Latterly, The Grand became a favourite watering hole for Dr. Feelgood's Lee Brilleaux, as evidenced in Julien Temple's immersive and highly-textural film Oil City Confidential.
If the genteel rustle-bustle of Victoriana eventually dispersed to make way for gritty Brit rock, then surely the next supposed incarnation for The Grand is not wholly inappropriate? Well, let's examine the notion.
Some say Leigh-on-Sea is already more than halfway there when it comes to attracting the kind of clientele who can be viewed in all their gory glory down at Brentwood's premier nite spot, Sugar Hut. Others accuse Leigh of being "up itself" and, indeed, a scribbled wisp of graffiti on a hoarding just off The Broadway clearly attests to this very fact: "Welcome to Leigh-on-Snob", it squeaks in two-centimetre high letters.

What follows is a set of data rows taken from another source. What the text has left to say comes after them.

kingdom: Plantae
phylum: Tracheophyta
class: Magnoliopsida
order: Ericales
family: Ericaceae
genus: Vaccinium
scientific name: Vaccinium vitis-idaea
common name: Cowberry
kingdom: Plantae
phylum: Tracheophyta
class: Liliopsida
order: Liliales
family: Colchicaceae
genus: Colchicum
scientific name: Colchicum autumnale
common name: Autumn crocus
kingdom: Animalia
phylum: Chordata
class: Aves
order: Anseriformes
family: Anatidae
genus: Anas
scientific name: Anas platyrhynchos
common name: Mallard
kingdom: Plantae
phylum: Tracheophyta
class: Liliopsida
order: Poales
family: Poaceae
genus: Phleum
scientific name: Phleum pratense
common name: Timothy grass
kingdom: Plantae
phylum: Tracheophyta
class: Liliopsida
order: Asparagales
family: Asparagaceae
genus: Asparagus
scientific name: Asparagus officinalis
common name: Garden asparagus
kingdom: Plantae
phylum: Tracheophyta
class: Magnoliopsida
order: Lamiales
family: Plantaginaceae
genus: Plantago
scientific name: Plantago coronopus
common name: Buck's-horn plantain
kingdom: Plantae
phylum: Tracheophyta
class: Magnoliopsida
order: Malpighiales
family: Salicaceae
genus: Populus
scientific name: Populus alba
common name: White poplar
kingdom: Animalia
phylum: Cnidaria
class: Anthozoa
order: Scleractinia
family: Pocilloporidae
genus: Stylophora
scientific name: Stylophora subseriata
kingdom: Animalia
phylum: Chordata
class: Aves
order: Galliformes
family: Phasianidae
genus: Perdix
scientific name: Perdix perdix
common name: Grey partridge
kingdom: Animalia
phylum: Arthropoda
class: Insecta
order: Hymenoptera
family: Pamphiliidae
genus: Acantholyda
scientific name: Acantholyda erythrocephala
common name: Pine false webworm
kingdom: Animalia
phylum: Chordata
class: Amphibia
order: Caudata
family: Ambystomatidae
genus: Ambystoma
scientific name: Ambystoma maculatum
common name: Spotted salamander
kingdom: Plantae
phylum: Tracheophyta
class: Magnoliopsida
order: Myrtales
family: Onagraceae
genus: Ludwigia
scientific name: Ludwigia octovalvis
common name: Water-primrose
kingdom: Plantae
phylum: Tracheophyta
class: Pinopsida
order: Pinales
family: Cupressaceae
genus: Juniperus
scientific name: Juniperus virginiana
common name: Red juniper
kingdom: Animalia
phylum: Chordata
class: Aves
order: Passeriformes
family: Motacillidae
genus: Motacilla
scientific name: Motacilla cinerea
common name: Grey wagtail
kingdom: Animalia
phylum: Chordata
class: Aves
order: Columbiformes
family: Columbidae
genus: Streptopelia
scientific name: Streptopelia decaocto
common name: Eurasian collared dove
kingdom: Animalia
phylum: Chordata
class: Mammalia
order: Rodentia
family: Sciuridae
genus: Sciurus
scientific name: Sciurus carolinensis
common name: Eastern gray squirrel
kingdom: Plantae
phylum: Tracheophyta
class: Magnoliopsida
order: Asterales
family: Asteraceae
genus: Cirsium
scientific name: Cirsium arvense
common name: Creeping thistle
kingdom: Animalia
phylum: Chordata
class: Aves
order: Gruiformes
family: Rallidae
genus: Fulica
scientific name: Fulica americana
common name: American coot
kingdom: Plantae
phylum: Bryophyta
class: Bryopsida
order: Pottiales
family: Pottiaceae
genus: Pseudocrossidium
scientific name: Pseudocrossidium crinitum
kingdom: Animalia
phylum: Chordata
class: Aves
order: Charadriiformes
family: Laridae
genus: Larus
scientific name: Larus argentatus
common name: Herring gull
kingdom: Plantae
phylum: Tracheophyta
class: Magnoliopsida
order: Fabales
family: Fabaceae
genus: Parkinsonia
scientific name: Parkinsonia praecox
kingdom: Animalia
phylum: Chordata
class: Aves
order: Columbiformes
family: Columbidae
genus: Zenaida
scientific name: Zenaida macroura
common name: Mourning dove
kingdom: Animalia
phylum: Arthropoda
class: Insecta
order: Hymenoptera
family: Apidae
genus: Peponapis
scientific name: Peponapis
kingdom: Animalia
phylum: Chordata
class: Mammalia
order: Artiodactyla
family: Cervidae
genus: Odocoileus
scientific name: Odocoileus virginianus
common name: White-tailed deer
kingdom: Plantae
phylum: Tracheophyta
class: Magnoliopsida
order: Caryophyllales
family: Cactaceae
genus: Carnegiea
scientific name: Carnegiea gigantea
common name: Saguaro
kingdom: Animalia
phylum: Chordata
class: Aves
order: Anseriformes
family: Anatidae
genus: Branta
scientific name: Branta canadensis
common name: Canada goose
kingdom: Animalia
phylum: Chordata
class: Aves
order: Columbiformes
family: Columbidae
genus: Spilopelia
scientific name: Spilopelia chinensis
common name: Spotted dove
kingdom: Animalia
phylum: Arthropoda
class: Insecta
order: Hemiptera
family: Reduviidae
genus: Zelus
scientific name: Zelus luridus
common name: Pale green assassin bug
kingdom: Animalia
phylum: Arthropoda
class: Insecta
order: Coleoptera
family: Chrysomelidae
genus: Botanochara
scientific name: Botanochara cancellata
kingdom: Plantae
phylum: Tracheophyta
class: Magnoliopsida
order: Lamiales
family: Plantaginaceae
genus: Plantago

For my money, Leigh seems to be a town of many faces. We've got the bankers, the moneyed pensioners, the artists (both the penniless and superstar variety), the young families, the goths, toffs, yoga bunnies and yummy mummies. We've got posh, dishevelled bon-vivants, Bentley-driving geezers for whom parking tickets are merely pay-and-display, champagne-swilling shopkeepers and the next generation of skateboarding Dog Towner's using the pavements as their playground, weaving between the Saturday shoppers and little-dog poo's that stud the streets like our very own Parisian pearls.
So, who among us will be using The Grand once its doors are thrown open anew? Will we all be sitting, po-faced at home snarling over TOWIE-ite interlopers with their wide-shouldered swaggering and clattering, chattering peacock-brained shrieking?
Or, will we rise to the notion that a building, no matter how Grand or otherwise cannot be defined merely by who owns it or what his sensibilities may be. A building is a receptacle, waiting to be filled. If you sit in the bar, reading Proust or (god forbid) The Daily Mail, you are resonating through that space and making it your own.
By no man are we taught, we are all our own destinies. And, just as a church without its congregation is simply a room with a very long hallway, a red brick hotel without its artists, writers, families, goths, toffs and posh, dishevelled bon-vivant may well be at the mercy of those who do not remember its previous lives. We can still hear the whispers of Victorian ladies and the ice-demanding voice of Mr Brilleaux.
And that is why, no matter how much bling and fancy is thrown at her feet, we must use her - even if it's just for a cup of tea now and then, or a glass of lemonade on those boiling summer days when the Old Town is heaving and we can't get served at the Peter Boat.
The Grand is our old lady and someone is prepared to buy her a new dress. I, for one, shall be pleased to make her acquaintance when she's got her face on and is ready to welcome me in. And, perhaps, within her freshly appointed spaces, I'll leave a little bit of resonance of my own behind.